Pflichtaufgaben |
A. Gib aus dem Textauszug über den Glauben von Kindern den Abschnitt wörtlich wieder, der mit den Worten „Wie aber entwickelt“ anfängt und mit „Buch nachgegangen werden.“ aufhört.
B. Zähle alle Bereiche der kindlichen Entwicklung auf, die im Textauszug über den Glauben von Kindern genannt werden.

Textauszug |

Kinder jeden Alters machen ihre Erfahrungen mit Gott. Diese Erfahrungen sind vielfältig und unterschiedlich. Sie handeln von unerschütterlicher Gewissheit und großen Zweifeln, es geht um Lügen, Stehlen und Wiedergutmachen, um Freundschaft zu Gott, Beziehungen zu anderen und um Nachfolge Jesu. Dies alles umso mehr, wenn die Kinder in christlichen Elternhäusern von klein auf mit Glaubensinhalten vertraut gemacht worden sind oder in einem gemeindlichen Umfeld aufwachsen.
Wie aber entwickelt sich der Glaube eines Kindes? Welche Rolle spielt dabei seine körperliche, soziale, intellektuelle oder emotionale Entwicklung? Und wie können wir Kindern in den jeweiligen Phasen helfen, Glaubensschritte zu gehen, ohne sie zu überfordern oder gar zu manipulieren? Diesen Fragen soll in diesem Buch nachgegangen werden.

Datensatzinhalt |
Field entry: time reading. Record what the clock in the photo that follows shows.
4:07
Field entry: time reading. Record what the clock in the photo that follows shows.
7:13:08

Die Antworten |
A.
Wie aber entwickelt sich der Glaube eines Kindes? Welche Rolle spielt dabei seine körperliche, soziale, intellektuelle oder emotionale Entwicklung? Und wie können wir Kindern in den jeweiligen Phasen helfen, Glaubensschritte zu gehen, ohne sie zu überfordern oder gar zu manipulieren? Diesen Fragen soll in diesem Buch nachgegangen werden.

B.
- körperliche Entwicklung
- soziale Entwicklung
- intellektuelle Entwicklung
- emotionale Entwicklung